Most of the information on a computer changes very slowly or not at all. This includes the applications themselves, the operating system and even most of the user data. Typically, only a small percentage of the information in a partition or disk changes on a daily, or even a weekly, basis. For that reason, it makes sense only to back up the data that has changed on a daily basis. This is the basis of sophisticated backup strategies.
Differential backups were the next step in the evolution of backup strategies. A differential backup backs up only the files that changed since the last full back. For example, suppose you do a full backup on Sunday. On Monday you back up only the files that changed since Sunday, on Tuesday you back up only the files that changed since Sunday, and so on until the next full backup. Differential backups are quicker than full backups because so much less data is being backed up. But the amount of data being backed up grows with each differential backup until the next full back up. Differential backups are more flexible than full backups, but still unwieldy to do more than about once a day, especially as the next full backup approaches.

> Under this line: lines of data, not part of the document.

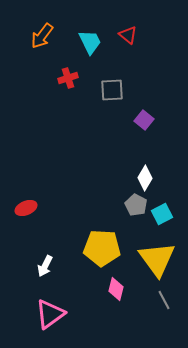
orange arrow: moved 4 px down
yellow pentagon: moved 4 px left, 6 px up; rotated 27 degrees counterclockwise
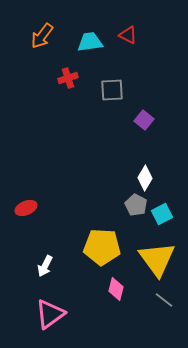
red triangle: rotated 12 degrees counterclockwise
cyan trapezoid: rotated 72 degrees counterclockwise
yellow pentagon: moved 1 px up
gray line: rotated 24 degrees counterclockwise
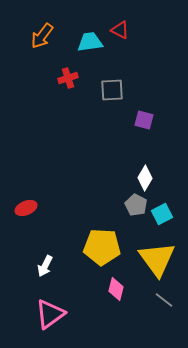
red triangle: moved 8 px left, 5 px up
purple square: rotated 24 degrees counterclockwise
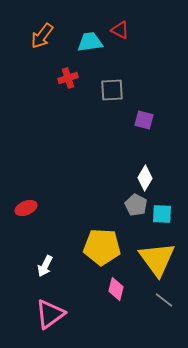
cyan square: rotated 30 degrees clockwise
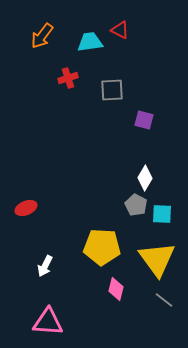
pink triangle: moved 2 px left, 8 px down; rotated 40 degrees clockwise
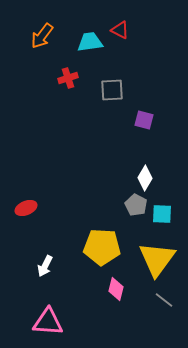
yellow triangle: rotated 12 degrees clockwise
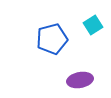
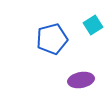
purple ellipse: moved 1 px right
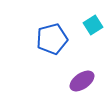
purple ellipse: moved 1 px right, 1 px down; rotated 25 degrees counterclockwise
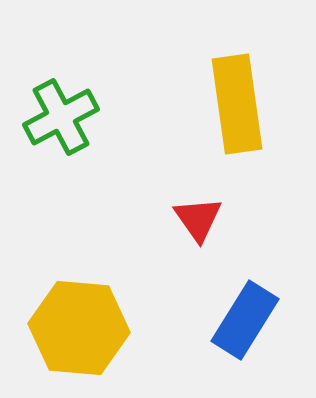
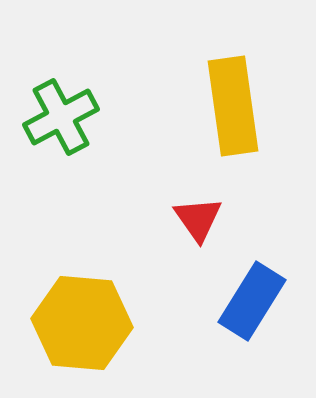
yellow rectangle: moved 4 px left, 2 px down
blue rectangle: moved 7 px right, 19 px up
yellow hexagon: moved 3 px right, 5 px up
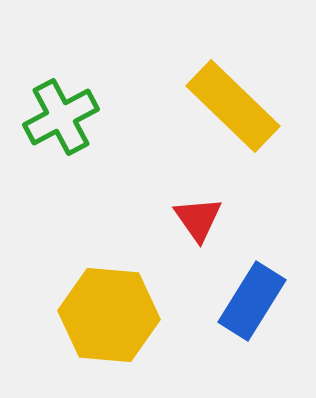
yellow rectangle: rotated 38 degrees counterclockwise
yellow hexagon: moved 27 px right, 8 px up
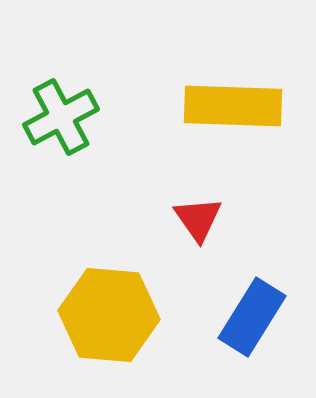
yellow rectangle: rotated 42 degrees counterclockwise
blue rectangle: moved 16 px down
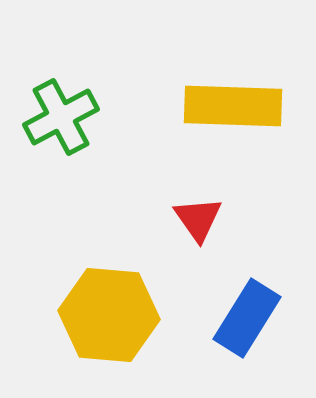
blue rectangle: moved 5 px left, 1 px down
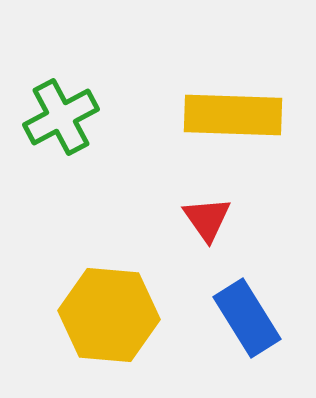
yellow rectangle: moved 9 px down
red triangle: moved 9 px right
blue rectangle: rotated 64 degrees counterclockwise
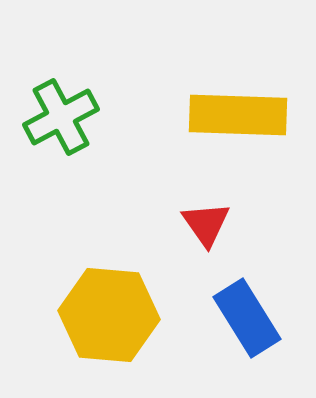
yellow rectangle: moved 5 px right
red triangle: moved 1 px left, 5 px down
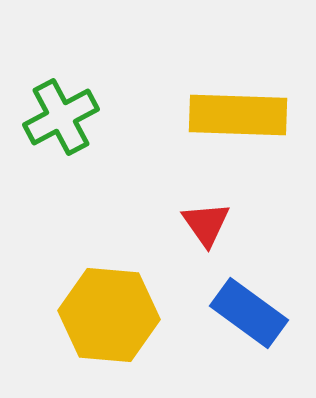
blue rectangle: moved 2 px right, 5 px up; rotated 22 degrees counterclockwise
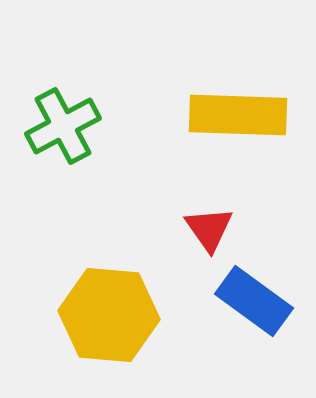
green cross: moved 2 px right, 9 px down
red triangle: moved 3 px right, 5 px down
blue rectangle: moved 5 px right, 12 px up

Incremental backups also back up only the changed data, but they only back up the data that has changed since the last backup — be it a full or incremental backup. They are sometimes called "differential incremental backups," while differential backups are sometimes called "cumulative incremental backups." Confused yet? Don't be.
I think it's bad practice (see my post on googlification) to link to the first result I found on google for the search "incremental differential". But what the hell! That explanation was satisfactory to me!